Définition de la coutume: c’est un fait qui devient une règle juridique. Un comportement spontané reproduit pourra devenir obligatoire sous peine d’être sanctionné par le droit international.
La position du problème
Distinction entre :
- le processus coutumier : l’ensemble des modalités concrètes qui conduisent à la formation des normes coutumières.
- la norme coutumière : le résultat du processus.
Les éléments constitutifs de la coutume sont :
- la pratique (élément matériel)
- l’opinio juris : la conviction d’agir conformément au droit.
Ces deux éléments sont soit envisagés comme élément de formation de la coutume, soit seulement comme éléments d’existence.
La question du fondement ne peut être résolue d’un point de vue théorique.
La théorie volontariste enseigne qu’une volonté tacite des Etats existe à la base des coutumes. L’opinio juris fonde le caractère obligatoire de la coutume, car il est un accord tacite. Cette théorie mène à une application limitée de la coutume vis-à-vis des seuls Etats consentants.
La thèse des objectivistes considère que la coutume est reconnue comme une nécessité sociale, et donc comme une norme liant les Etats dans certains domaines. La coutume est obligatoire, en ce qu’elle est conforme aux intérêts supérieurs de la communauté internationale. L’opinio juris est une conviction commune de l’ensemble des Etats de la communauté internationale.
Þ CPJI, 7/9/1927 Affaire du Lotus adopte la thèse objectiviste.
Les différents processus de formation de la coutume
Le processus classique
Formation progressive
On considère que la coutume se forme par un usage qui se répète par un long laps de temps.

____

• _CONSIGNE 1_: Remplacez « pratique » par « répétition » dans le passage du texte sur la coutume qui commence par les mots « - la norme coutumière » et finit par « comme éléments d’existence. », puis recopiez ce passage ainsi modifié.
• _CONSIGNE 2_: Traduisez en anglais cette phrase du texte sur la coutume : « On considère que la coutume se forme par un usage qui se répète par un long laps de temps. »
• _CONSIGNE 3_: Poursuivez le texte sur la coutume en droit international à la suite de sa dernière phrase.

____

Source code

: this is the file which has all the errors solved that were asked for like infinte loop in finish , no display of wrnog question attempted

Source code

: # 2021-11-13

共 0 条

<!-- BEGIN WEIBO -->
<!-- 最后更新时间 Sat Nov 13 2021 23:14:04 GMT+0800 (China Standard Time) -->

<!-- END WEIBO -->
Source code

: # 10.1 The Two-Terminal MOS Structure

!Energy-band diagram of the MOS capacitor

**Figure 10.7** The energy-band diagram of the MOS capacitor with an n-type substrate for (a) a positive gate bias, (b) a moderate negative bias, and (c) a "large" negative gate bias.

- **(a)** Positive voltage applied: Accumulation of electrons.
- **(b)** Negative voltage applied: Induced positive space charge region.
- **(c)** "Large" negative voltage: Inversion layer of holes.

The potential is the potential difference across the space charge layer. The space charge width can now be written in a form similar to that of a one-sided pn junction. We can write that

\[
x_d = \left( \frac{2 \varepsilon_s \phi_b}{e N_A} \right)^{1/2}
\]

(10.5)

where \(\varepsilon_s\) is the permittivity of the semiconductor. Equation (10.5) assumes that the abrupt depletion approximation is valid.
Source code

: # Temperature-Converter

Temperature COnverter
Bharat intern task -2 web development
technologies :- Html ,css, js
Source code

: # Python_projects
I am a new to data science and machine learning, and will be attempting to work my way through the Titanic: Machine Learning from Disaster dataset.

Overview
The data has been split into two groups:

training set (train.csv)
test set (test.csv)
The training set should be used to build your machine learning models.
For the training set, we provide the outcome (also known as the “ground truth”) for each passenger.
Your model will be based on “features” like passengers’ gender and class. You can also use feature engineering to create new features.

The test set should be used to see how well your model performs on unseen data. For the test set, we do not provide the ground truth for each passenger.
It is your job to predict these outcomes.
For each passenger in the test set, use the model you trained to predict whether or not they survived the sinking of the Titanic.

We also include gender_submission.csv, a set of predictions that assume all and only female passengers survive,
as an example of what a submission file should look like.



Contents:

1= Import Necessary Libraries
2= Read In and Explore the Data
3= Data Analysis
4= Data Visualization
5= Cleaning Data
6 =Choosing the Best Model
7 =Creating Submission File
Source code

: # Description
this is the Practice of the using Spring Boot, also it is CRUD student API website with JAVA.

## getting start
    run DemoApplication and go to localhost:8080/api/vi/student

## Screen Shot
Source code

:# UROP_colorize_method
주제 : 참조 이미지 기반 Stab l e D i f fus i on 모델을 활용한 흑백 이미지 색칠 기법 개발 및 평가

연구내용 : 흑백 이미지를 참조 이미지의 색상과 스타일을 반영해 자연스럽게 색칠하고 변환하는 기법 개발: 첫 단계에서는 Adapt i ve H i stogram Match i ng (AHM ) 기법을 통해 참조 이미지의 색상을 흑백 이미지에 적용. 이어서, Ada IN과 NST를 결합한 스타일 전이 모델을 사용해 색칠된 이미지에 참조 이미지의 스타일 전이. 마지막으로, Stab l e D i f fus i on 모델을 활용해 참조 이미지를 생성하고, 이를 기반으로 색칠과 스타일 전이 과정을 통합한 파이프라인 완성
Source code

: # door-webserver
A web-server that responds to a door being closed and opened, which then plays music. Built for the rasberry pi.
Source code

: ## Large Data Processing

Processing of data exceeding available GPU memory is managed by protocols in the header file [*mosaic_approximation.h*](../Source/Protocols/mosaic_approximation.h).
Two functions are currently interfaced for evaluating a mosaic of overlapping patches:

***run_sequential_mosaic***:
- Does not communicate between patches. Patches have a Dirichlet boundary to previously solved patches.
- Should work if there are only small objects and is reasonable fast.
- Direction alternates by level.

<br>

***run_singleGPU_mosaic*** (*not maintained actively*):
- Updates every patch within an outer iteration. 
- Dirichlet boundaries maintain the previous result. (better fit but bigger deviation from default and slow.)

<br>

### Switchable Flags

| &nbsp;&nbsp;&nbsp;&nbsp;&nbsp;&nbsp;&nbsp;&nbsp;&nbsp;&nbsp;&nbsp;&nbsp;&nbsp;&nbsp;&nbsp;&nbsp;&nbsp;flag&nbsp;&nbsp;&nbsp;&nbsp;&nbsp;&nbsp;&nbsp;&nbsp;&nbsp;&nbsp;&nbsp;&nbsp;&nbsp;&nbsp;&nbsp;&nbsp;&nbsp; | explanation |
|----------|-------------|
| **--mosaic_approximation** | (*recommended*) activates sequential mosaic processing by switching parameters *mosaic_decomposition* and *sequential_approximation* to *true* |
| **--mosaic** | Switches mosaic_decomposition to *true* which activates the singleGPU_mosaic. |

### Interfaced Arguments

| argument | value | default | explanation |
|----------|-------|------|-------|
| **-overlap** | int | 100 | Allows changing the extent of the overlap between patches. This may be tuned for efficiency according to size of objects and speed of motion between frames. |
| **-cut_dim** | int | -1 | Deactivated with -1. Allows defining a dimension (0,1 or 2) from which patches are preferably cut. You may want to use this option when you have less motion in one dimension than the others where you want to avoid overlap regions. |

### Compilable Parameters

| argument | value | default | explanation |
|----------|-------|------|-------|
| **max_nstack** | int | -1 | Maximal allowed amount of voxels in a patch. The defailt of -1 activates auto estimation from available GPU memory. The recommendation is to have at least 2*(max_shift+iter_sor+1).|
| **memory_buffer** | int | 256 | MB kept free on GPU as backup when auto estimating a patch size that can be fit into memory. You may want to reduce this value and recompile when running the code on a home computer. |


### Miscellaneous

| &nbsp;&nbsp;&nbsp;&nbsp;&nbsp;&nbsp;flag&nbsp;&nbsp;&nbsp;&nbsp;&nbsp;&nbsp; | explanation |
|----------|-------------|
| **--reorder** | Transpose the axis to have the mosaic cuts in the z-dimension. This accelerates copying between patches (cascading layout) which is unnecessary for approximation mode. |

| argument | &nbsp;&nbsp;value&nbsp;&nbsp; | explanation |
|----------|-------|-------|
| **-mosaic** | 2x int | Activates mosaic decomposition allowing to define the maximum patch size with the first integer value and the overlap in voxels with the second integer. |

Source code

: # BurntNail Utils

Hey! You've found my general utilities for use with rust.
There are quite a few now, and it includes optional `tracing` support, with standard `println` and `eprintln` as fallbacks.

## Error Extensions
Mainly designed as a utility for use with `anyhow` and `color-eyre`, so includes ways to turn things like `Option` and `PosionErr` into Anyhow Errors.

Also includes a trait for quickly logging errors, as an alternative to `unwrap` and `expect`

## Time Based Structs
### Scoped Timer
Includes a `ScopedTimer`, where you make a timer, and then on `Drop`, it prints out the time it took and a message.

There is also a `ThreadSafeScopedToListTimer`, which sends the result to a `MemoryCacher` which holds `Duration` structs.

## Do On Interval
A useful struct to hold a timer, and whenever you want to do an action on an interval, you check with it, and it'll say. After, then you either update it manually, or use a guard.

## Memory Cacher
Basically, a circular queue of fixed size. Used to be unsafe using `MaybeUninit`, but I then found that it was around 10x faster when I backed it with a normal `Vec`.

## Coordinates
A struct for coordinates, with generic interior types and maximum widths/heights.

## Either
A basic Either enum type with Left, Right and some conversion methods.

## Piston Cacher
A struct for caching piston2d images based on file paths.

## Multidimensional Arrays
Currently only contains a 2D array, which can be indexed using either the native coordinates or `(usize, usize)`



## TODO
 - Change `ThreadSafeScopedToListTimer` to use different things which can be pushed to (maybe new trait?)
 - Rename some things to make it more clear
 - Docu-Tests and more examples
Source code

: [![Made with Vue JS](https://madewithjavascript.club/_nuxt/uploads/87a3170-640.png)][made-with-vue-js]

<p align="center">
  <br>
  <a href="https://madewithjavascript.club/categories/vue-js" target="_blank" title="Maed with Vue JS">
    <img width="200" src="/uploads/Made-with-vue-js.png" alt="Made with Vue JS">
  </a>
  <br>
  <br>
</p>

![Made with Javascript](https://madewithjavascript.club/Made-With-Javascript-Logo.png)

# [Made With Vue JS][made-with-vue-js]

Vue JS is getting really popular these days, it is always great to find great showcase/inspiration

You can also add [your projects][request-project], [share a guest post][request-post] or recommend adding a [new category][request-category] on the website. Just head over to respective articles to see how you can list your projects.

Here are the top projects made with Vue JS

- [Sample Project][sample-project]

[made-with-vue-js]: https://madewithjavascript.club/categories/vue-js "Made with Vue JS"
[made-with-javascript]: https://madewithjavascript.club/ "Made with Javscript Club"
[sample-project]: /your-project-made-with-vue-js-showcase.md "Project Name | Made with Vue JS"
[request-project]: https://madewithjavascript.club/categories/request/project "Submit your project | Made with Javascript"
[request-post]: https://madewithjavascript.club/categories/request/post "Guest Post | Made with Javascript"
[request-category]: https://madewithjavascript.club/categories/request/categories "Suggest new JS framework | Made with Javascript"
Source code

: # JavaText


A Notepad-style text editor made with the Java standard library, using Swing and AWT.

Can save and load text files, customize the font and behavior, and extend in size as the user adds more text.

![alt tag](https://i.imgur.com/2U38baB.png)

____

• _RÉPONSE RÉDIGÉE 1_:
- la norme coutumière : le résultat du processus.
Les éléments constitutifs de la coutume sont :
- la répétition (élément matériel)
- l’opinio juris : la conviction d’agir conformément au droit.
Ces deux éléments sont soit envisagés comme élément de formation de la coutume, soit seulement comme éléments d’existence.

• _RÉPONSE RÉDIGÉE 2_: Custom is considered to form through a usage that is repeated over a long period of time.

• _RÉPONSE RÉDIGÉE 3_:
Il faut:
- une répétition des précédents
- l’homogénéité de ces précédents
- de la durée : un long délai dans le temps pour que se répète les précédents
CIJ, 12/4/1960 Affaire du droit de passage en territoire indien (Portugal c/ Inde) : elle a considéré qu’il y avait une règle coutumière qui s’était créée entre les deux Etats en reprenant ces 3 conditions.
Formation spontanée
La coutume est le produit d’une évolution dans le temps : elle provient d’un changement graduel dans le comportement des Etats. A la différence des traités, il n’y a ni stratégie, ni volonté délibérée.
C’est une coutume sage : une coutume stabilisatrice visant à refléter les intérêts des Etats sur un grand nombre d’années. La coutume traditionnelle a au contraire une fonction conservatrice du DI : elle a donc beaucoup plus de chance d’être suivie.
Les éléments contemporains de formation de la coutume
De nouveaux moyens de formation sont apparus, marquant l’abandon du facteur temps dans la formation de la coutume internationale : les coutumes sauvages sont adoptées plus rapidement.
- Un large consensus obtenu dans le cadre de l’adoption de certaines résolutions de grandes OI peut donner naissance à une coutume.
Ce sera le cas avec les OI de la Famille des Nations-Unies (ONU, OIT, UNESCO, OMS). Ces résolutions traduisent quasi instantanément une opinio juris internationale.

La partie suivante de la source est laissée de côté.